Columbus and the surrounding area skirted the edge of a powerful storm system Wednesday, avoiding the death and destruction the system brought to the north of the state.
There were no reports of funnel clouds in the area and no reports of significant property damage from winds.
About 840 of the outages were in the city limits, he said, and they were spread from Green Island Hills to South Columbus.
"It's very scattered trouble," he said.
The outlying area was hit harder, with almost 950 outages reported in and near Manchester. To the southeast, more than 260 were reported in the Americus area, Watkins said.
On the Alabama side, the power outages were more to the south, according to Freddy Padilla, an Alabama Power spokesman. About 2,200 homes in the Eufaula area were out and about 800 in the Phenix City area. Padilla said he had no reports of outages in the Auburn-Opelika area.
Because the storm front was moving so quickly through the area, Columbus received only about a half-inch of rain, WRBL Chief Meteorologist Bob Jeswald said.
"I know it seemed like a deluge, but it moved through very quickly," Jeswald said. "Had it been slower moving we probably would have seen some surface street flooding."
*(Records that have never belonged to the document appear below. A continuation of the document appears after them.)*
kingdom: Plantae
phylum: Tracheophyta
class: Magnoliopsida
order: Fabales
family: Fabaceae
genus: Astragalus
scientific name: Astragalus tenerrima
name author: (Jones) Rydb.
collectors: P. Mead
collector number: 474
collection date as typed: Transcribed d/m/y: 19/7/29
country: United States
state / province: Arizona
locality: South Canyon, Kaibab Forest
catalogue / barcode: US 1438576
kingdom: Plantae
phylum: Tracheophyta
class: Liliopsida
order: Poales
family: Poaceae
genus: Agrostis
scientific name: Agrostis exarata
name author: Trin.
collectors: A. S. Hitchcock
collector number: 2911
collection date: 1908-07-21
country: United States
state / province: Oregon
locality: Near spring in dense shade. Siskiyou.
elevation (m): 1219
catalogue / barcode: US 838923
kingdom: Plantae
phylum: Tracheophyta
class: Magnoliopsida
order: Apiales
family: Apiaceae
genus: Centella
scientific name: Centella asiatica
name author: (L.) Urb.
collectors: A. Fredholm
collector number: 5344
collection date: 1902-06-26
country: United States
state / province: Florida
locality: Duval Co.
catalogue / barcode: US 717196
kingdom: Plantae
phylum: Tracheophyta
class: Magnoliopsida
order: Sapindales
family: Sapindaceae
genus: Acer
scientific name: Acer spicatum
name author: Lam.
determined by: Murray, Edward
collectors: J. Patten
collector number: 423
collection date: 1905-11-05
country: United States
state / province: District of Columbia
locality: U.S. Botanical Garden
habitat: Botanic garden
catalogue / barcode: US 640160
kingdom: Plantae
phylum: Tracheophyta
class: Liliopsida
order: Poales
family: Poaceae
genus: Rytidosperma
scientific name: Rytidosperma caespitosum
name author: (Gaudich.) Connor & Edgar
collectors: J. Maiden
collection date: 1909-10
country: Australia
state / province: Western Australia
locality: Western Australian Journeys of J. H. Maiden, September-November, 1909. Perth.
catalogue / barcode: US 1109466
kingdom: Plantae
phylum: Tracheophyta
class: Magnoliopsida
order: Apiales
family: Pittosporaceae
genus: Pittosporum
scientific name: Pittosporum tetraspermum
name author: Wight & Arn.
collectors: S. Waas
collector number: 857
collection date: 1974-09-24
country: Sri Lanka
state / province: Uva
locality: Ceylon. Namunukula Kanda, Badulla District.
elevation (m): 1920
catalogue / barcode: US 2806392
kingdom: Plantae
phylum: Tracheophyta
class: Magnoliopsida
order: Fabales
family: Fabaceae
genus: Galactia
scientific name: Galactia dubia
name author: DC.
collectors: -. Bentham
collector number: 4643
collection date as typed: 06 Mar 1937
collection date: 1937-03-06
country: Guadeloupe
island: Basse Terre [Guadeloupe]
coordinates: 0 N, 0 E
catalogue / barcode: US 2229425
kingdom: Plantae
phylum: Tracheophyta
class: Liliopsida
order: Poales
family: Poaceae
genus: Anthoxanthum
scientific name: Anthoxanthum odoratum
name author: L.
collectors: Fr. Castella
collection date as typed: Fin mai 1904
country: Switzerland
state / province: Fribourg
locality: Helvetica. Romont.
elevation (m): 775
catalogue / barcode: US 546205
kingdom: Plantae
Ron Smith, deputy public works director for the city, said as of late afternoon, "18-20" reports of downed limbs or trees had been called in, "and they're still coming in."
Also as of late afternoon, police Lt. James Walton said there were no reports of incidents caused by the storm and no major intersections blocked.
In Phenix City, police Lt. Donnie Thomas said there were several trees and limbs down, but nothing major.
For many in the city, the arrival of the storm was an anticlimax. Throughout the day, area schools, governments and utilities had been monitoring the system as it tracked in a northeasterly direction along a span from the Gulf Coast to the Hudson Bay.
In Russell County, all non-emergency county personnel were dismissed early, as were students at many public and private schools. Muscogee County schools remained open all day but canceled after-school activities.
Georgia Power's storm center in Atlanta was activated and monitored the storm front and kept line crews on an alert status throughout the day and night, Watkins said.
"Everybody's on alert. The storm center in Atlanta is open to take a state-wide view of what's going on," Watkins said before the storm passed through. "Locally, we're just on alert and waiting to start picking up trouble if we have any."